New jail, more technology in store for DCSO

As he stands amid the mounds of dirt and exposed foundation, Capt. John Milby envisions Douglas County Jail inmates being fed meals prepared in a brand new kitchen by year's end.

But for today, Milby acknowledges the efforts of jail food supervisor Eric Buehrle who makes daily trips to the jail kitchen at the Lake Tahoe substation to feed the current population of 60 inmates.

"Cold breakfasts, sack lunches and hot meals for dinner, but inmates still say it's the best food in the state of Nevada," Milby said Tuesday.

Work on the 15,000-square-foot expansion of the county Judicial and Law Enforcement Center began in November.

Milby said the contractor, APCO, has 11 months to complete the $4.5 million project, and construction is on schedule under the supervision of project manager Scott McCullough.

That's just one of the items on Sheriff Ron Pierini's plate in 2010 as he faces election to a fourth term and the challenge of maintaining the department within the constraints of Douglas County's budget.

Last year, Pierini had to cut his budget by $650,000 and lay off clerical personnel among the staff of 118 sworn officers and support staff.

"It was a horrible experience for us to lay people off," Pierini said. "We had no extra money, nothing to cut but people."

The clerical positions remained unfilled, but Pierini was allowed to reinstate three deputies' positions.

"We're going to budget for exactly what this department needs," Pierini said.

He praised the department for maintaining the status quo in calls for service. The numbers actually declined in 2009.

"Thefts are highest with batteries next," he said.

There was one homicide in 2009, the same number as the year before.

Pierini concentrated on directing additional personnel toward drug enforcement and the gang unit.

"It seems like an endless battle," Pierini said. "Both the task forces are working really hard."

Pierini said both groups would continue regional work with law enforcement in Carson City and Lyon County.

"We're getting better intelligence, but the challenges continue," he said.

The sheriff's office has ongoing recruitment for deputies, but Pierini said qualified applicants are difficult to find.

"We do not want to hire someone who is not going to fit in at the sheriff's office or the community," he said.

Some jobseekers have gone so far as to lie on their applications only to be undone by a polygraph or background check, Pierini said.

"We find out they've been arrested, or have financial issues we can't bring into the department. They come in here and think they are going to beat the polygraph and that's not going to happen," Pierini said.

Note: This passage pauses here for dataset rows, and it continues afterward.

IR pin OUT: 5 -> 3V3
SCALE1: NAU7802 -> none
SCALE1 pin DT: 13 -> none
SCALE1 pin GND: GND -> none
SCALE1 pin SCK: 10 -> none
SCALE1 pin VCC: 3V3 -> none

Ever since he took office in 1997, the sheriff has credited the community for much of the department's success.

"We can't do it on our own," he said. "We reach out to the public, but it's a huge benefit to us. We work so hard in prevention and education programs that there is that trust and faith in us from the public."

Pierini said the sheriff's office will continue to make improvements in technology and he credited the Sheriff's Advisory Council and other donors for contributing a half-million dollars over the past few years.

"This is a very giving community. The county doesn't have that kind of money," he said. "The future is technology and this new century gives deputies the tools to do their jobs, to increase odds in favor of the cops, less on the crooks."

He said the department wish list included cameras in each patrol cars, but they cost $7,000 each.

At age 58, Pierini said he's looking forward to another 4-year term in office.

"I love my job, the people I work with and the people I am working for," he said. "I'm not ready to retire."